Instructions to follow – Report how many lines below contain the word "триллер", giving the number and no other words.
>>>>
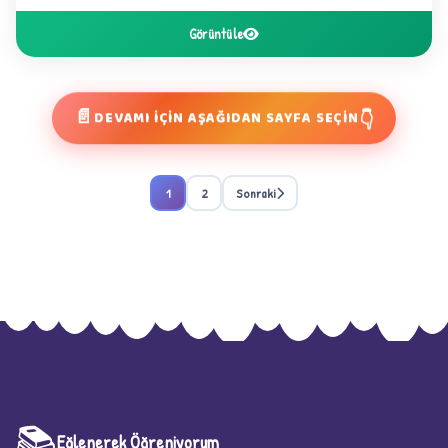
D
Görüntüle
📄
👇
DEVAMI İÇİN AŞAĞIDAN SAYFA SEÇİN
1
2
Sonraki
📚
Eğlenerek Öğreniyorum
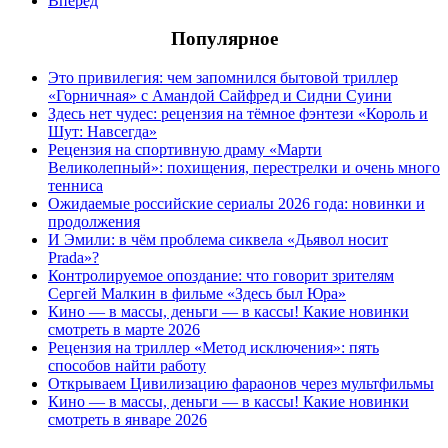
Вперед
Популярное
Это привилегия: чем запомнился бытовой триллер
«Горничная» с Амандой Сайфред и Сидни Суини
Здесь нет чудес: рецензия на тёмное фэнтези «Король и
Шут: Навсегда»
Рецензия на спортивную драму «Марти
Великолепный»: похищения, перестрелки и очень много
тенниса
Ожидаемые российские сериалы 2026 года: новинки и
продолжения
И Эмили: в чём проблема сиквела «Дьявол носит
Prada»?
Контролируемое опоздание: что говорит зрителям
Сергей Малкин в фильме «Здесь был Юра»
Кино — в массы, деньги — в кассы! Какие новинки
смотреть в марте 2026
Рецензия на триллер «Метод исключения»: пять
способов найти работу
Открываем Цивилизацию фараонов через мультфильмы
Кино — в массы, деньги — в кассы! Какие новинки
смотреть в январе 2026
<<<<
Your response – 2